Using the listing below, extract each line that has the word "خواهند" in it.
--- EXTRACTED MATERIAL Enclosed Below ---
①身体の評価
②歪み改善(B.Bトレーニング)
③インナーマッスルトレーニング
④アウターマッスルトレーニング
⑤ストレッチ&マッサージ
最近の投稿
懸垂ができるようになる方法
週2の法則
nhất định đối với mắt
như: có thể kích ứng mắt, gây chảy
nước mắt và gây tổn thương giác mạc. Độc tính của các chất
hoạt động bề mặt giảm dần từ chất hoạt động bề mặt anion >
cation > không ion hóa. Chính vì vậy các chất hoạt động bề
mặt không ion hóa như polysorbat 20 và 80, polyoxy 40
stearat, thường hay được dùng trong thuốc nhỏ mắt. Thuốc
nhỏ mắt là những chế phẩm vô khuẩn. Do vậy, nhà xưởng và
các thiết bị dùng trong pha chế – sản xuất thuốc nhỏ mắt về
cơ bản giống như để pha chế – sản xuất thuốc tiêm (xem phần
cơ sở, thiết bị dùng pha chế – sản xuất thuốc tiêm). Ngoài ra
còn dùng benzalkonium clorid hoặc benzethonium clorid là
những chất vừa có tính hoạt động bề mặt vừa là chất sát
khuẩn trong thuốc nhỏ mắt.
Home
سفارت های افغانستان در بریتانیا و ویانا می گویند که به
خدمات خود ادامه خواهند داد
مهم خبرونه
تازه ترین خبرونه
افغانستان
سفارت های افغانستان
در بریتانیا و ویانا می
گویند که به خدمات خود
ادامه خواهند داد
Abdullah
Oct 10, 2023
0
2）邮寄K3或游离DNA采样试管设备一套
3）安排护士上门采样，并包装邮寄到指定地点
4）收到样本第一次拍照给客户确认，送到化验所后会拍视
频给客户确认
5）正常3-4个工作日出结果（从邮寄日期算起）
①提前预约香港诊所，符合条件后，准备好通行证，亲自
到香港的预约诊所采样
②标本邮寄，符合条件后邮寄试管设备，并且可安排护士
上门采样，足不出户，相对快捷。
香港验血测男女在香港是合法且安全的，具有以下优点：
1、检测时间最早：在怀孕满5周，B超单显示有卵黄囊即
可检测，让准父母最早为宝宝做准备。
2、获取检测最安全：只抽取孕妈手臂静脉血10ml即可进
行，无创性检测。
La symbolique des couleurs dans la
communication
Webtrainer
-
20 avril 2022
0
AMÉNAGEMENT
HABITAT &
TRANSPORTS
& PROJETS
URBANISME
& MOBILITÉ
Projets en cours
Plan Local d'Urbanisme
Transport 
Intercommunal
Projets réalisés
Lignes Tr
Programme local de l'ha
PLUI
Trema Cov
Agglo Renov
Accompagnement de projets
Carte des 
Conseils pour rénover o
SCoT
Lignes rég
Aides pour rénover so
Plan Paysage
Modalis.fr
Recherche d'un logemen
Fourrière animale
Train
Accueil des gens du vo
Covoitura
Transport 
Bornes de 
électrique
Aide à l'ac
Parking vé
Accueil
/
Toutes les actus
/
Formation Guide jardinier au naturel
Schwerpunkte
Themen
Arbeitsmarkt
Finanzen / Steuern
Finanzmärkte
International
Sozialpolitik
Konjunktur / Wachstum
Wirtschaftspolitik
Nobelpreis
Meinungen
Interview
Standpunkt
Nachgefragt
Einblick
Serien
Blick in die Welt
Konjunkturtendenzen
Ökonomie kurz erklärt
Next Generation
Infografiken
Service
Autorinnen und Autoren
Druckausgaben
--- End of Enclosed EXTRACTED MATERIAL ---
EXERCISE OUTPUT:
خدمات خود ادامه خواهند داد
ادامه خواهند داد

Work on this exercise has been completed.